> [Supplied passage]:
╔══

One of the most shocking aspects surrounding the sudden death of NHL player Rick Rypien is so many people expressing shock that such a thing could happen.
Rypien, a pugilistic forward who recently signed a contract with the Winnipeg Jets, was found dead at his summer home in the Crowsnest Pass on Monday.
Police say his death was sudden but not suspicious — code for suicide.
Rypien had so much to live for. He was young, strong and widely admired.
As an NHLer, he was rich beyond the imaginings of average Canadians. He was highly respected by managers of the franchises he played for and his teammates.
Mike Keane, who teamed with Rypien and played more than 1,000 games on six NHL clubs, called him the best teammate ever.
People ask why somebody so young — 27 — so strong, so beloved could die so tragically. Many wouldn’t think or say the same thing if Rypien had died suddenly of a heart attack or a stroke.
But the young man was gravely ill and had been so for considerable time.
He battled mental illness and was off work receiving treatment for depression twice in the last hockey season, while on the roster of the Vancouver Canucks.

╚══

> [Entries provided]:
╔══

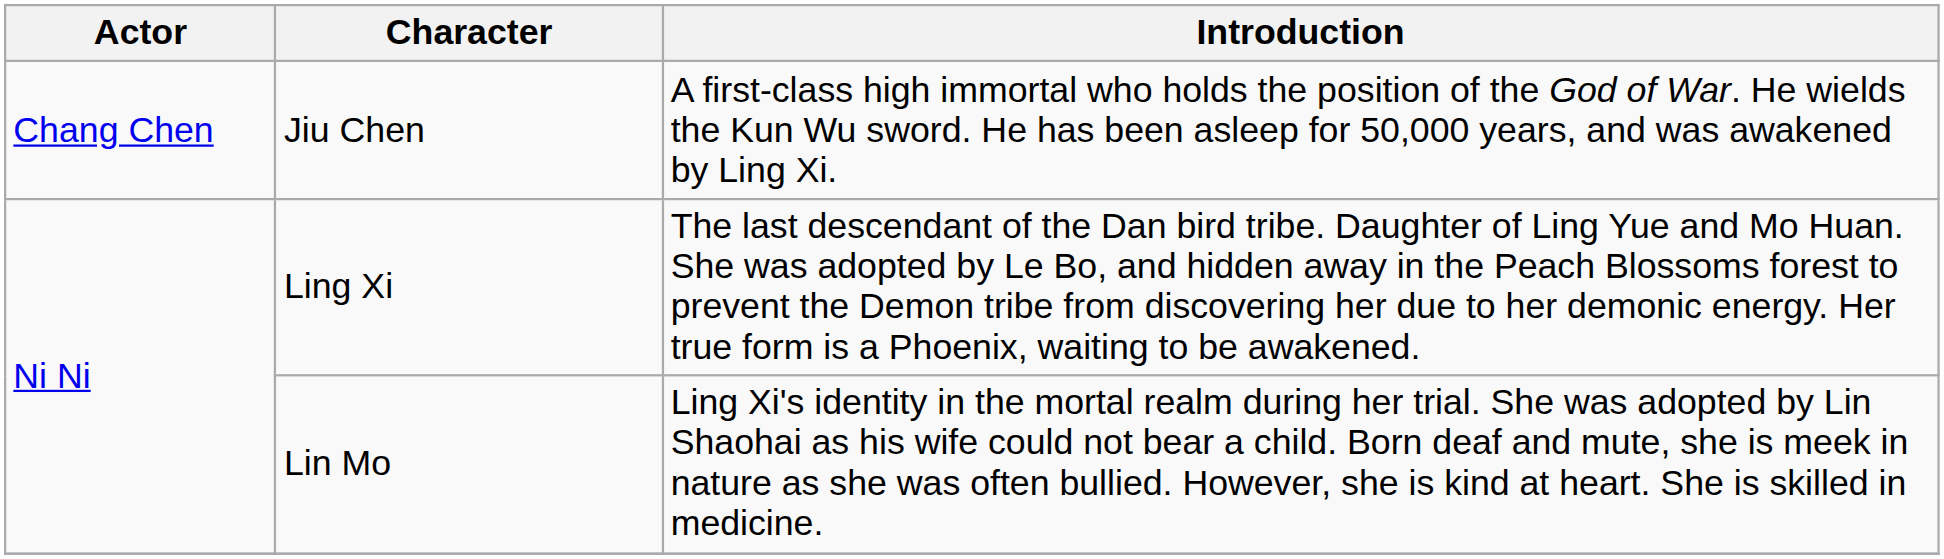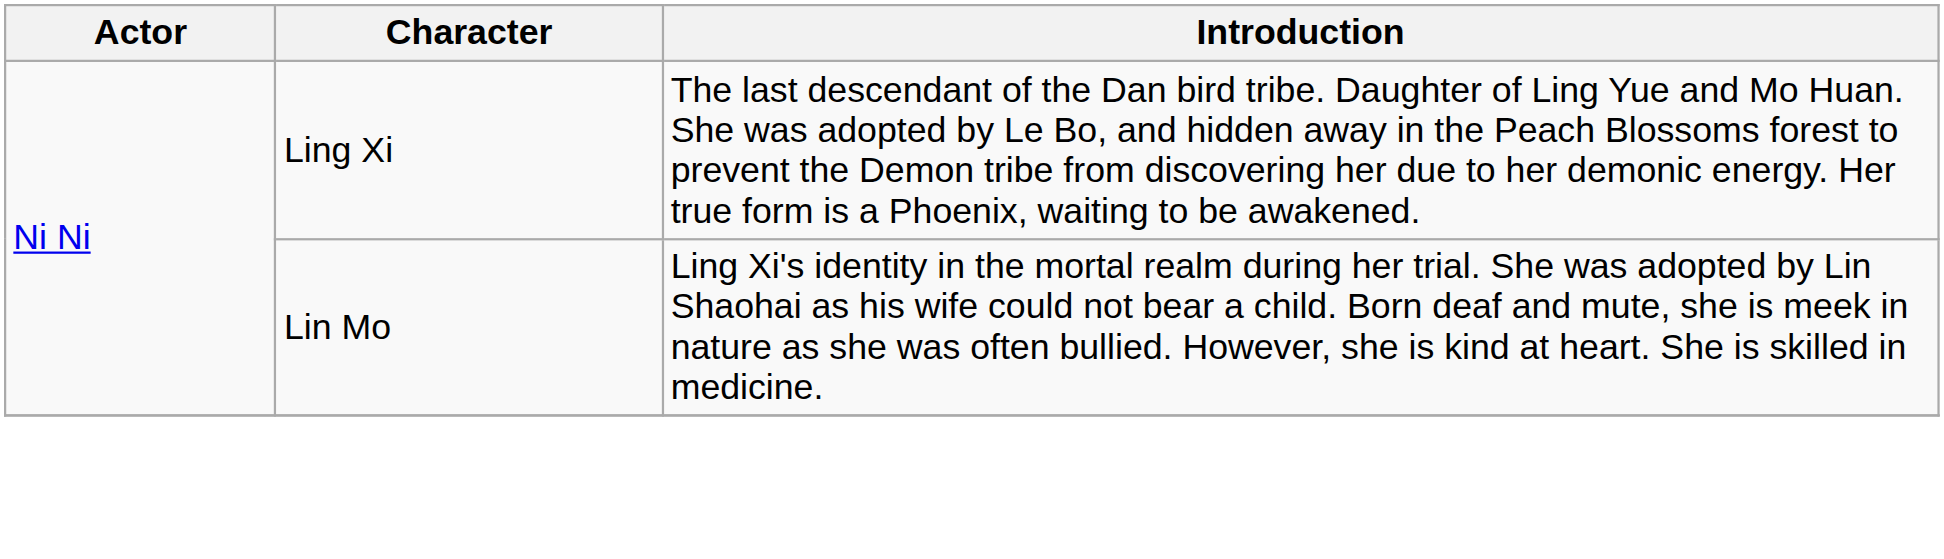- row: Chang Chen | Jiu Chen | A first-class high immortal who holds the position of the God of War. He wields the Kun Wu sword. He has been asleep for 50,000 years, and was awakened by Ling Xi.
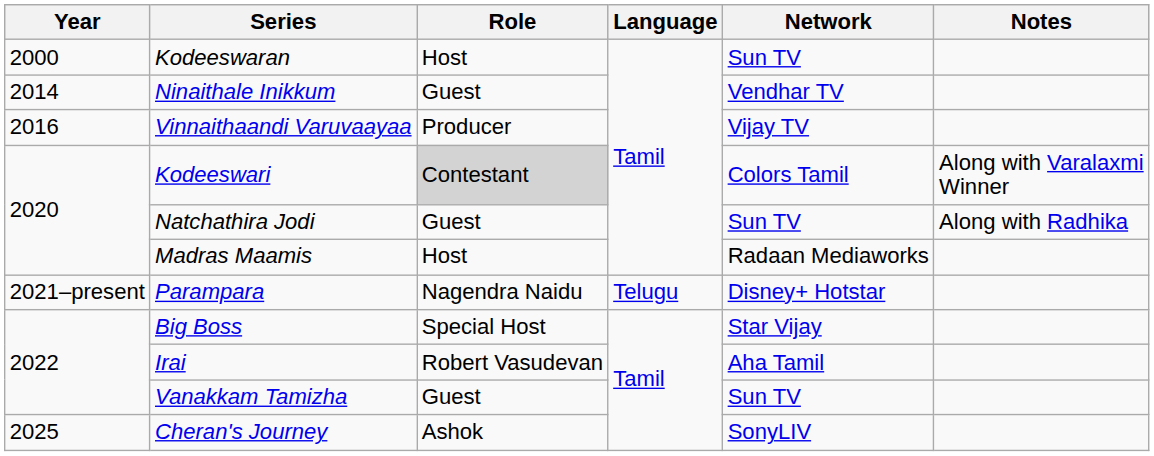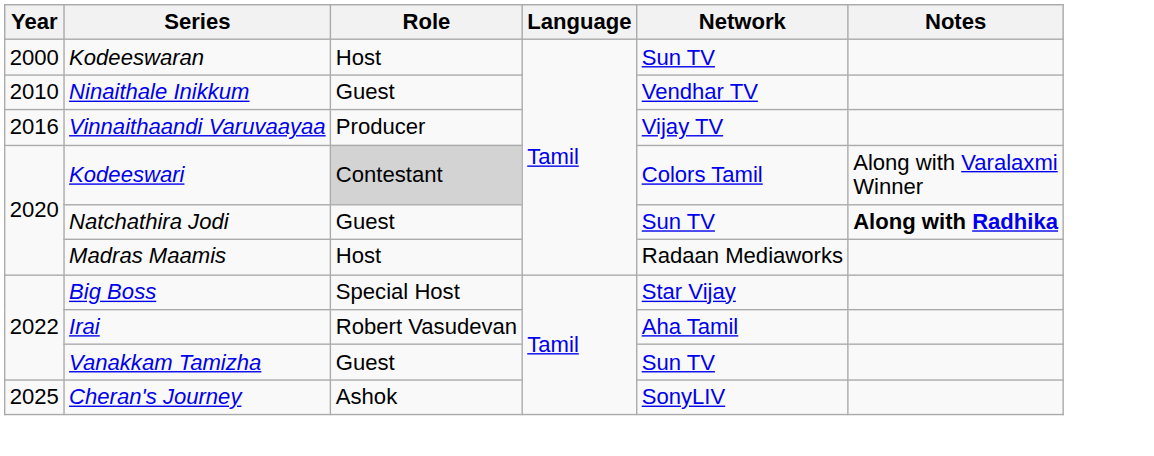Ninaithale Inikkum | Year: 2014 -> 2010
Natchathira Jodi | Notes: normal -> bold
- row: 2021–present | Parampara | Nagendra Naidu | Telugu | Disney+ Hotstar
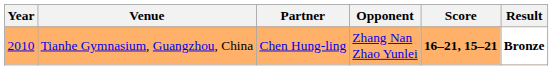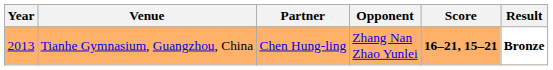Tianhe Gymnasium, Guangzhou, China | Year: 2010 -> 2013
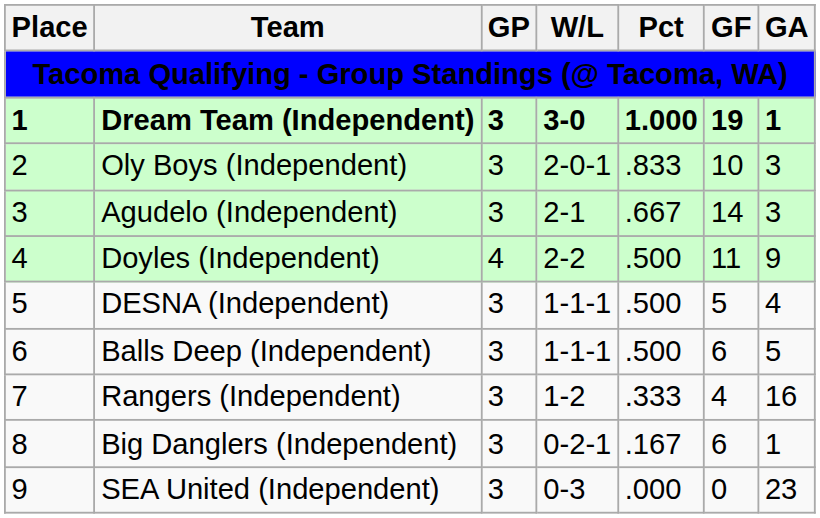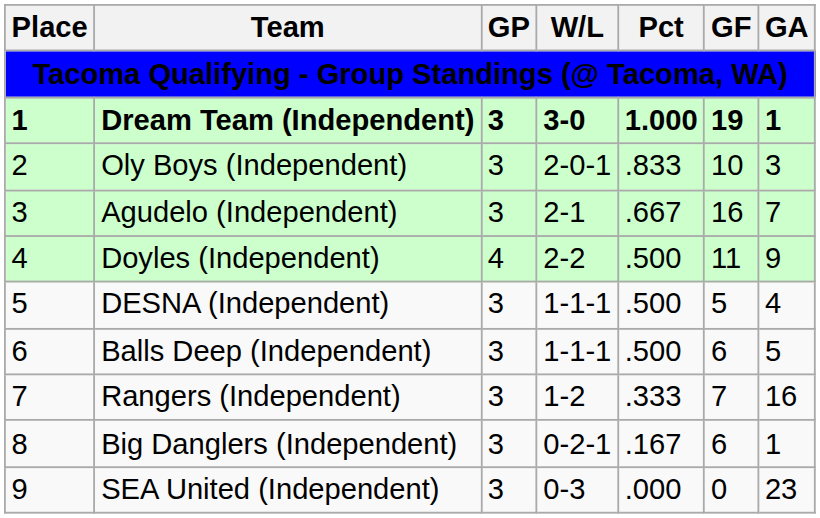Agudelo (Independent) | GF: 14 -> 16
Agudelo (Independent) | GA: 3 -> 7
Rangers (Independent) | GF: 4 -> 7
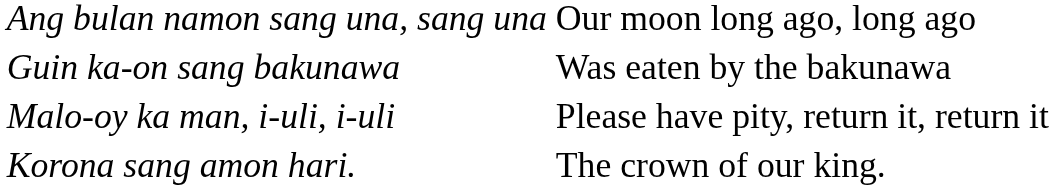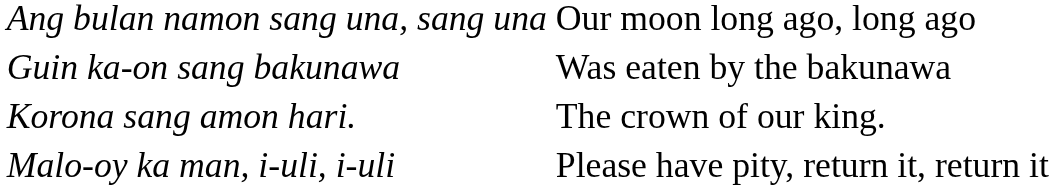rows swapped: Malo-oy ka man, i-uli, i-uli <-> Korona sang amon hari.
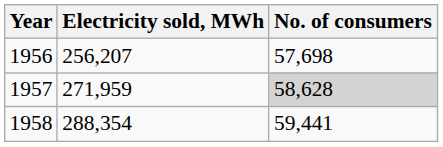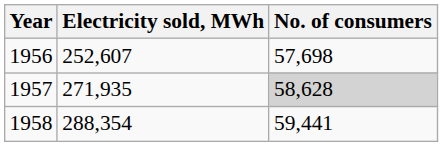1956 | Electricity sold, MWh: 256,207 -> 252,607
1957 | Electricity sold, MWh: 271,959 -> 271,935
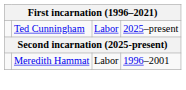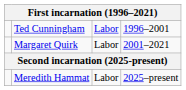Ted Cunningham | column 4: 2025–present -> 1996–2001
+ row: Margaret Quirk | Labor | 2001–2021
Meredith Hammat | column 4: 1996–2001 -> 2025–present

╚══

> [Tasks for this exercise]:
- a) Change "summer home" to "cabin" in the article on Rick Rypien's death, and write that article out again starting at "Rypien, a pugilistic" and ending at "code for suicide.".
- b) Carry on the article on Rick Rypien's death from its final sentence.

> [Answer list]:
- a)
Rypien, a pugilistic forward who recently signed a contract with the Winnipeg Jets, was found dead at his cabin in the Crowsnest Pass on Monday.
Police say his death was sudden but not suspicious — code for suicide.

- b)
Team management was sympathetic to Rypien’s illness and did what they felt appropriate to assist him.
Professional sports teams are always reluctant to disclose the specifics of injuries to players, fearing that when they return to the game, opponents will try to exploit body parts that are not fully healed.
With mental illness, there’s still an additional stigma of weakness that keeps afflictions like depression in the background.
Elite athletes must constantly overcome physical, mental and emotional challenges to reach the pinnacle in their sport. They are taught from an early age to overlook pain and continue competing.
Anything less is considered weak or unmanly.
That’s doubly so for players like Rypien.
He had hockey skills beyond 99 per cent of everybody who ever played the game. But being in the top one per cent won’t get you into the National Hockey league for a game, let alone a career.
Rypien carved out a place for himself not only because of his skating, shooting and checking skills, but also because he was willing to fight other teams’ toughest players.
Rypien was not a big man by NHL standards — shorter than six feet and weighing less than 200 pounds. But he was always willing to take on bigger and stronger men to — in hockey parlance — protect his teammates.
It’s a tough job but one still considered essential by most NHL teams.
The theory is that you need one “tough guy” to stop opposing teams from taking liberties with your smaller, more talented players.
For those few individuals, careers are on the knife edge even more than for their teammates.
NHL teams routinely dress 12 forwards, six defencemen and two goalies for games.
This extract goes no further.